→ **Exercise instructions**: Reproduce each line of the material exactly, minus any picture.
___ The records
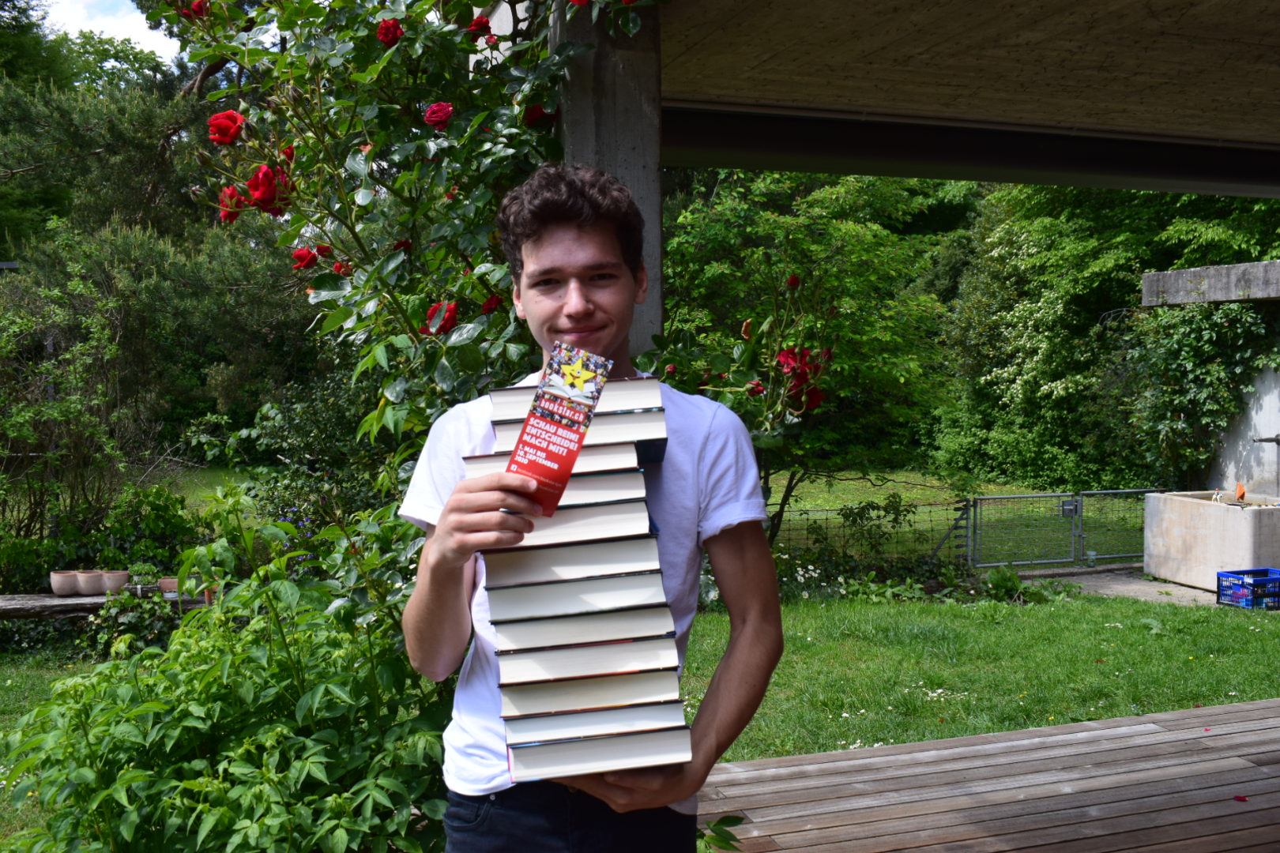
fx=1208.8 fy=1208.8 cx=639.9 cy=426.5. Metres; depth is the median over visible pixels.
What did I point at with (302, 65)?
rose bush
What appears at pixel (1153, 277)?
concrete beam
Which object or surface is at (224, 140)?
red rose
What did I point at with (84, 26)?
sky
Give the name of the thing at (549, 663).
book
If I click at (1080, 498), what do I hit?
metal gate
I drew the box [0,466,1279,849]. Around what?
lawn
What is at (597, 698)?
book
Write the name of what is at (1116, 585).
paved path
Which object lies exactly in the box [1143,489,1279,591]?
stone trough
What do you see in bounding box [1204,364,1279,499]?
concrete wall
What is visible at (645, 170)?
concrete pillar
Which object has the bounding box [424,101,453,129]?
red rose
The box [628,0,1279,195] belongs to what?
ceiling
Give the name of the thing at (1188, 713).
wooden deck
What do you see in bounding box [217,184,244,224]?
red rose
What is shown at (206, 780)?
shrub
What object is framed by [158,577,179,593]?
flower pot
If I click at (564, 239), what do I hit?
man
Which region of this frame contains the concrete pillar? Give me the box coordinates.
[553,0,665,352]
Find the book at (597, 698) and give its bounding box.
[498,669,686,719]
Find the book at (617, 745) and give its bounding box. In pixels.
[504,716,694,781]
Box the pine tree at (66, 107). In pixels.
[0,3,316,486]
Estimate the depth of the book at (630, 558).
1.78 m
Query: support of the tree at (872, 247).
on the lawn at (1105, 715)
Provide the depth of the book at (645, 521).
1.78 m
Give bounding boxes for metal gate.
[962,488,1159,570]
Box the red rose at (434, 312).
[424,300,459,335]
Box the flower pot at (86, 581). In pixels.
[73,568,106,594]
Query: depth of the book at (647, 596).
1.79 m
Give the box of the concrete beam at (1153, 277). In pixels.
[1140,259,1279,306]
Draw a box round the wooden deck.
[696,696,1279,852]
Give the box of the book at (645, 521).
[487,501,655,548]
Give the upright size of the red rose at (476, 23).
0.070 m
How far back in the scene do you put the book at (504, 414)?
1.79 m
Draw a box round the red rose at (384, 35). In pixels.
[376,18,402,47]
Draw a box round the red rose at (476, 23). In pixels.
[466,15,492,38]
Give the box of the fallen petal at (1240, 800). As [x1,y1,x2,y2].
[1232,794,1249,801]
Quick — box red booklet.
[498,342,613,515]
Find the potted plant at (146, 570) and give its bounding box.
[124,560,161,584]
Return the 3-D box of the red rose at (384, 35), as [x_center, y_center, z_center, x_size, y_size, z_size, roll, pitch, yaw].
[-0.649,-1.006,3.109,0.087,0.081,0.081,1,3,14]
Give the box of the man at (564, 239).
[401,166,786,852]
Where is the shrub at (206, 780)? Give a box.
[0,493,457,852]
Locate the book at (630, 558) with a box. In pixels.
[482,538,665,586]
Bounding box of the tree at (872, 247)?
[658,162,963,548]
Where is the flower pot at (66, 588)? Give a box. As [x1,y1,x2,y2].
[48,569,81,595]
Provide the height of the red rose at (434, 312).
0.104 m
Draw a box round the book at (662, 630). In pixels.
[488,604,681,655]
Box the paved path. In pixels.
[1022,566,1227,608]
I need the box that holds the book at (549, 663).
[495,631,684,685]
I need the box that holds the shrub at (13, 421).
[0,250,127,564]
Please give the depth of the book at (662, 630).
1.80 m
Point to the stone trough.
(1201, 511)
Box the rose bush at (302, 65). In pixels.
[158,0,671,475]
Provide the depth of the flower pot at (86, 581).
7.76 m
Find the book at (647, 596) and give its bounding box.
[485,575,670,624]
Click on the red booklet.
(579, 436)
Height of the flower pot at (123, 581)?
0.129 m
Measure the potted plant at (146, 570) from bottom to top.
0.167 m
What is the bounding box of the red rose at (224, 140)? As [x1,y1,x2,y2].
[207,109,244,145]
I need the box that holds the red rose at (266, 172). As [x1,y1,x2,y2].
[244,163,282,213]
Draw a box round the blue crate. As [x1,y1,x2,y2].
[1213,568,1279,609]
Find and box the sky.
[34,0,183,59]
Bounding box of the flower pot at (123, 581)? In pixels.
______
→ **Answer to this exercise**:
fx=1208.8 fy=1208.8 cx=639.9 cy=426.5. Metres; depth is the median over visible pixels.
What did I point at with (302, 65)?
rose bush
What appears at pixel (1153, 277)?
concrete beam
Which object or surface is at (224, 140)?
red rose
What did I point at with (84, 26)?
sky
Give the name of the thing at (549, 663).
book
If I click at (1080, 498), what do I hit?
metal gate
I drew the box [0,466,1279,849]. Around what?
lawn
What is at (597, 698)?
book
Write the name of what is at (1116, 585).
paved path
Which object lies exactly in the box [1143,489,1279,591]?
stone trough
What do you see in bounding box [1204,364,1279,499]?
concrete wall
What is visible at (645, 170)?
concrete pillar
Which object has the bounding box [424,101,453,129]?
red rose
The box [628,0,1279,195] belongs to what?
ceiling
Give the name of the thing at (1188, 713).
wooden deck
What do you see in bounding box [217,184,244,224]?
red rose
What is shown at (206, 780)?
shrub
What object is framed by [158,577,179,593]?
flower pot
If I click at (564, 239), what do I hit?
man
Which region of this frame contains the concrete pillar? Give me the box coordinates.
[553,0,665,352]
Find the book at (597, 698) and give its bounding box.
[498,669,686,719]
Find the book at (617, 745) and give its bounding box. In pixels.
[504,716,694,781]
Box the pine tree at (66, 107). In pixels.
[0,3,316,486]
Estimate the depth of the book at (630, 558).
1.78 m
Query: support of the tree at (872, 247).
on the lawn at (1105, 715)
Provide the depth of the book at (645, 521).
1.78 m
Give bounding boxes for metal gate.
[962,488,1159,570]
Box the red rose at (434, 312).
[424,300,459,335]
Box the flower pot at (86, 581). In pixels.
[73,568,106,594]
Query: depth of the book at (647, 596).
1.79 m
Give the box of the concrete beam at (1153, 277). In pixels.
[1140,259,1279,306]
Draw a box round the wooden deck.
[696,696,1279,852]
Give the box of the book at (645, 521).
[487,501,655,548]
Give the upright size of the red rose at (476, 23).
0.070 m
How far back in the scene do you put the book at (504, 414)?
1.79 m
Draw a box round the red rose at (384, 35). In pixels.
[376,18,402,47]
Draw a box round the red rose at (476, 23). In pixels.
[466,15,492,38]
Give the box of the fallen petal at (1240, 800). As [x1,y1,x2,y2].
[1232,794,1249,801]
Quick — box red booklet.
[498,342,613,515]
Find the potted plant at (146, 570) and give its bounding box.
[124,560,161,584]
Return the 3-D box of the red rose at (384, 35), as [x_center, y_center, z_center, x_size, y_size, z_size, roll, pitch, yaw].
[-0.649,-1.006,3.109,0.087,0.081,0.081,1,3,14]
Give the box of the man at (564, 239).
[401,166,786,852]
Where is the shrub at (206, 780)? Give a box.
[0,493,457,852]
Locate the book at (630, 558) with a box. In pixels.
[482,538,665,586]
Bounding box of the tree at (872, 247)?
[658,162,963,548]
Where is the flower pot at (66, 588)? Give a box. As [x1,y1,x2,y2].
[48,569,81,595]
Provide the height of the red rose at (434, 312).
0.104 m
Draw a box round the book at (662, 630). In pixels.
[488,604,681,655]
Box the paved path. In pixels.
[1022,566,1227,608]
I need the box that holds the book at (549, 663).
[495,631,684,685]
I need the box that holds the shrub at (13, 421).
[0,250,127,564]
Please give the depth of the book at (662, 630).
1.80 m
Point to the stone trough.
(1201, 511)
Box the rose bush at (302, 65). In pixels.
[158,0,671,475]
Provide the depth of the flower pot at (86, 581).
7.76 m
Find the book at (647, 596) and give its bounding box.
[485,575,670,624]
Click on the red booklet.
(579, 436)
Height of the flower pot at (123, 581)?
0.129 m
Measure the potted plant at (146, 570) from bottom to top.
0.167 m
What is the bounding box of the red rose at (224, 140)? As [x1,y1,x2,y2].
[207,109,244,145]
I need the box that holds the red rose at (266, 172). As [x1,y1,x2,y2].
[244,163,282,213]
Draw a box round the blue crate. As [x1,y1,x2,y2].
[1213,568,1279,609]
Find and box the sky.
[34,0,183,59]
Bounding box of the flower pot at (123, 581)? In pixels.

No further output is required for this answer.